In March 2021, I sat on national television and said we were at the precipice of a quantum shift. AI was removing task-based roles. The organisations that would survive were the ones with leaders who had already learned to deliver results in chaos and constraint.
Five years later, the numbers arrived. All at once.
I wrote the full analysis for Startup Daily. Here are two of the key arguments.
Block cut more than 4,000 roles last week. Stock up 24%. WiseTech Global cut 2,000 roles the same week. Stock up 11%. Commonwealth Bank eliminated 300 technology positions. Investors barely flinched.
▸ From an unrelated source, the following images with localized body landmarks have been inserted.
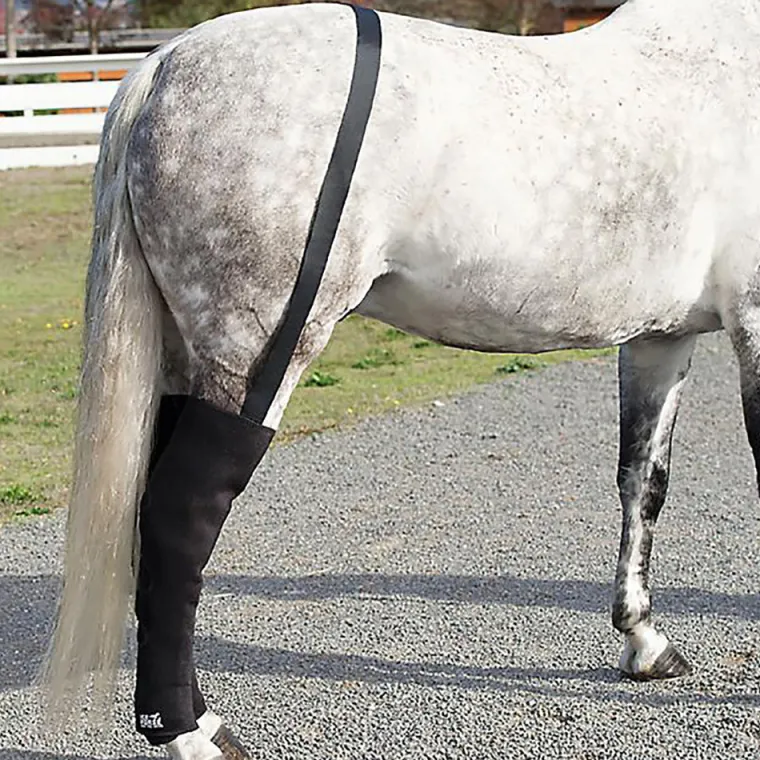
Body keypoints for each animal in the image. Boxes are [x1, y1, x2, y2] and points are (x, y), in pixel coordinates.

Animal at [41, 0, 760, 757]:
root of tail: (161, 66)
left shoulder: (659, 340)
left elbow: (642, 485)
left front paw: (644, 642)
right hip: (258, 352)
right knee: (180, 519)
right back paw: (190, 734)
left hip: (187, 359)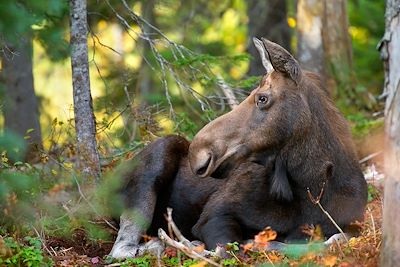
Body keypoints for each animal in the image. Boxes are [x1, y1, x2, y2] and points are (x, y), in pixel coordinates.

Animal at [108, 38, 368, 260]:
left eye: (262, 98)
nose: (199, 152)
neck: (313, 188)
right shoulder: (214, 216)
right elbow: (230, 249)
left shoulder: (351, 225)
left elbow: (334, 239)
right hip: (157, 157)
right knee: (121, 248)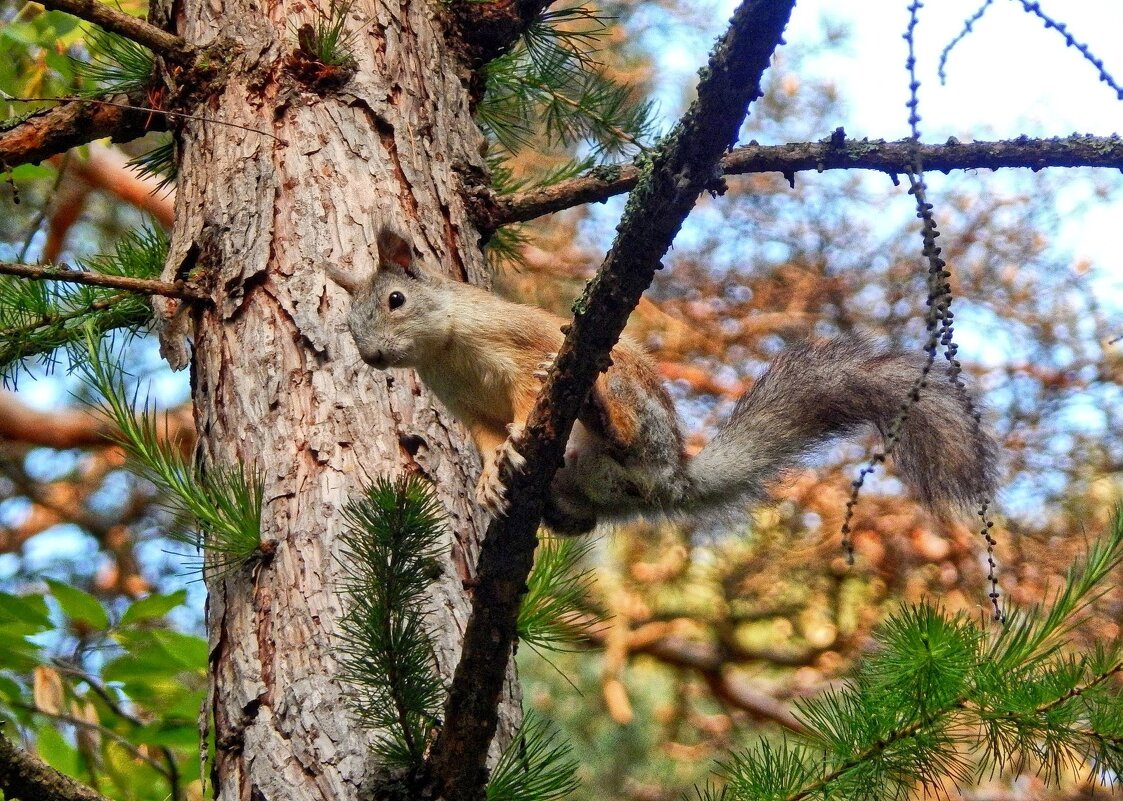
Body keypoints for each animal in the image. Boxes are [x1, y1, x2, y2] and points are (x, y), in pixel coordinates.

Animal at [327, 226, 1001, 536]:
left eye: (394, 300)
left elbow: (524, 396)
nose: (372, 356)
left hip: (631, 400)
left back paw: (603, 416)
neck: (445, 349)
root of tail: (673, 475)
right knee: (584, 519)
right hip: (592, 488)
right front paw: (492, 477)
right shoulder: (464, 408)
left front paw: (519, 439)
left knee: (624, 430)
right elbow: (487, 439)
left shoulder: (520, 344)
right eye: (350, 324)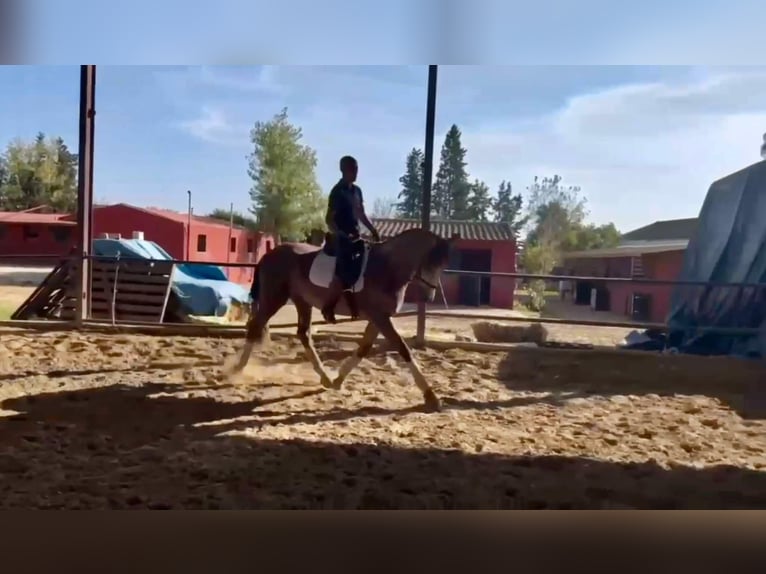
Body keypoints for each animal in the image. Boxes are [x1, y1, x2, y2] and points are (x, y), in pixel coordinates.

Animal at [225, 227, 460, 412]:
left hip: (302, 301)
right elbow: (403, 349)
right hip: (275, 298)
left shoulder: (378, 318)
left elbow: (364, 348)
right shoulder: (381, 317)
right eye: (430, 262)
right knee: (256, 327)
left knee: (303, 334)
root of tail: (269, 254)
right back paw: (237, 370)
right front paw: (431, 396)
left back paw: (325, 378)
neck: (387, 268)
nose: (429, 297)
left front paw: (338, 380)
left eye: (443, 264)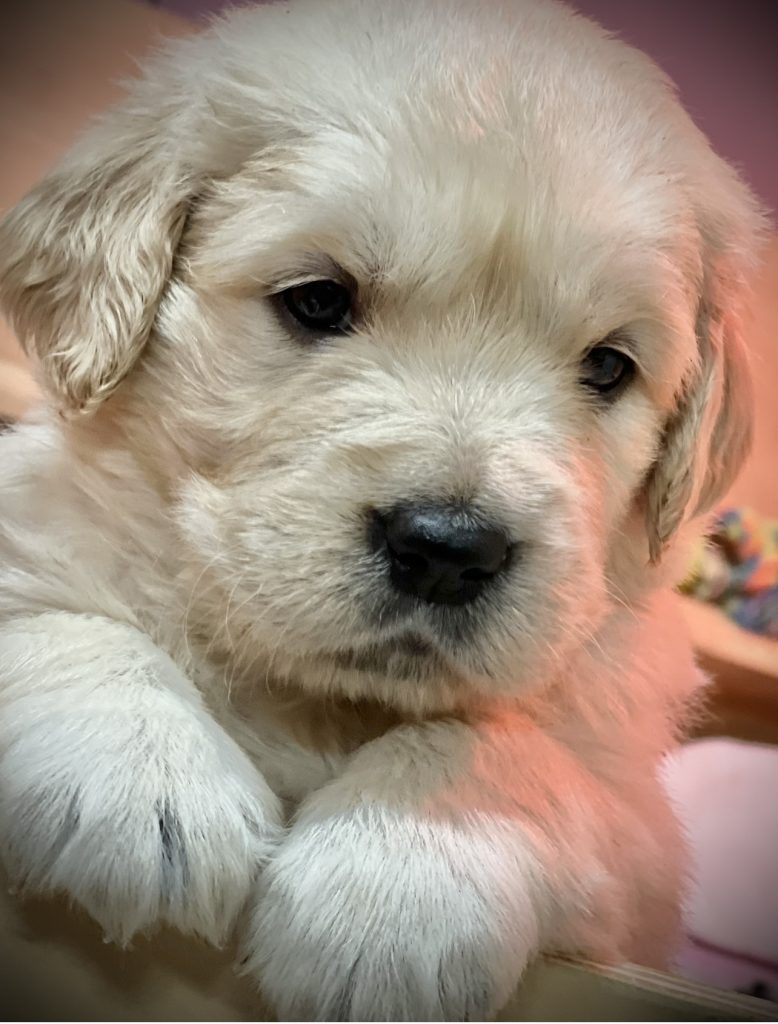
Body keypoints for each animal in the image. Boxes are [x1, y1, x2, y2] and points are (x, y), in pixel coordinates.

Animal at [0, 0, 761, 1019]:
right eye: (318, 301)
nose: (449, 550)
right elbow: (60, 620)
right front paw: (141, 780)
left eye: (608, 365)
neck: (317, 703)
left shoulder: (637, 834)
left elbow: (504, 748)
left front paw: (392, 889)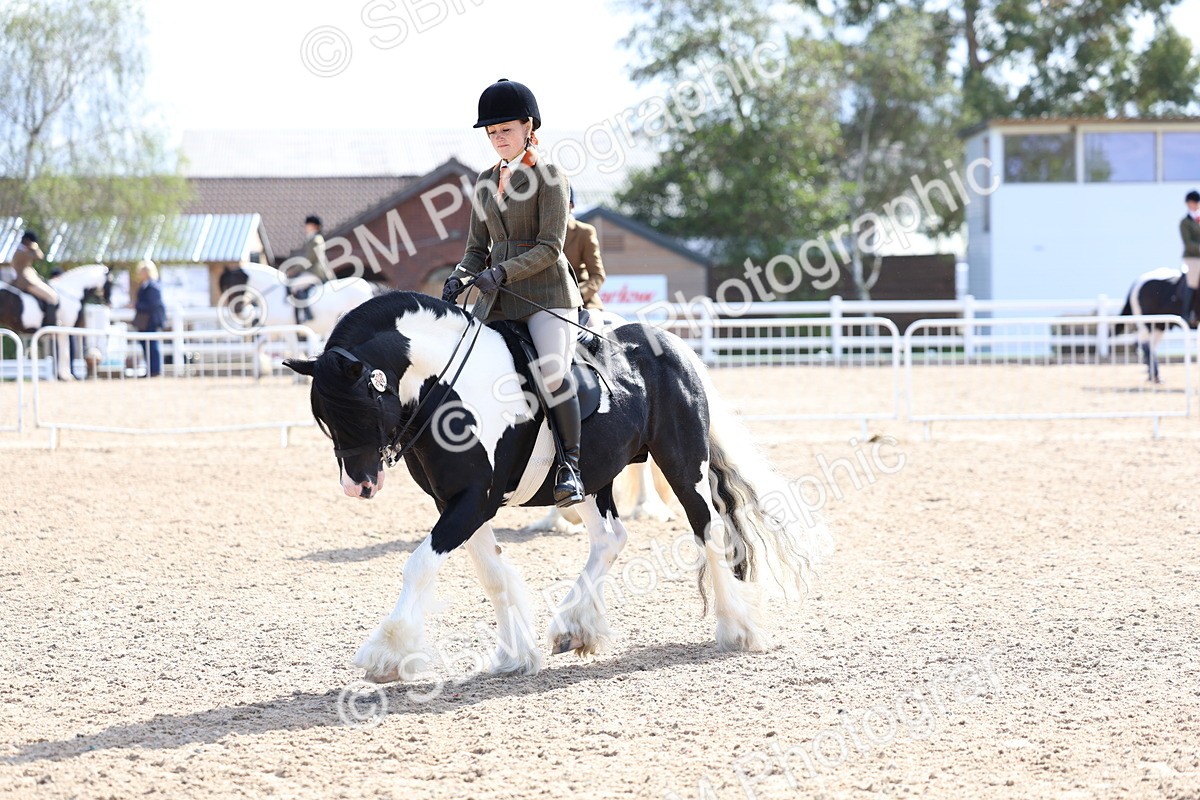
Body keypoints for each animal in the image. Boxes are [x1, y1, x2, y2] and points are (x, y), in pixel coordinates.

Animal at [218, 263, 384, 339]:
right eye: (224, 288)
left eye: (232, 286)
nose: (237, 310)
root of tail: (371, 286)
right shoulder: (273, 331)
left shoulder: (289, 331)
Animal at [284, 291, 829, 683]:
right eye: (325, 418)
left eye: (358, 405)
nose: (358, 487)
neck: (448, 386)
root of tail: (671, 343)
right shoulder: (456, 503)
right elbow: (492, 574)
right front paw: (515, 655)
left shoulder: (473, 501)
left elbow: (418, 565)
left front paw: (387, 653)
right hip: (592, 479)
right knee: (610, 538)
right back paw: (575, 628)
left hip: (682, 463)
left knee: (707, 531)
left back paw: (737, 628)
The pattern is clear. When a company cuts staff because it is in financial distress, the market punishes it. When it cuts because AI enables the same or better output with fewer people, the market rewards it.
Block was not in distress. Its gross profit grew 24% in the quarter it announced the layoffs. WiseTech reported a first-half profit 6% ahead of consensus on the same day it announced the cuts.
These are not companies retreating. They are companies restructuring around AI as infrastructure, not as a feature.
The restructuring decision is easy. A board can make that call in an afternoon. The hard question is what comes next.
When you take headcount from a thousand to five hundred, when you collapse three functions into one, when you rebuild around AI as infrastructure, the people who remain need to operate at a level most of them have never been asked to reach. They need to make decisions that committees used to make. Lead teams at a pace that large organisations were never designed to move at.
AI does not eliminate the need for exceptional leaders. It eliminates the buffer that average leaders used to hide behind.
The executives who can lead a restructured, AI-native organisation already exist. They were forged by a decade of startup conditions: no budget, no playbook, constant change, relentless pressure.
I wrote about this operator profile back in 2022 for Startup Daily, when I predicted the talent market would shift from a supply crisis to a capability crisis. The talent shortage was never really about headcount. It was about finding people who had built under constraint and could do it again at scale.
That profile, someone who runs lean by instinct, context-switches across product and operations, makes irreversible decisions with incomplete information, is now exactly what every restructuring organisation needs.
The organisations that thrive in the next decade will not be the ones with the most sophisticated AI stack. Those tools are a commodity. Every competitor has access to the same models, the same infrastructure.
The differentiator is the human who knows how to use it. Who has already built in the conditions that AI restructuring creates. Who does not need a playbook because they wrote the last one themselves.
Finding that person requires a network built inside the ecosystem where they were produced. Not a LinkedIn search filtered by job title.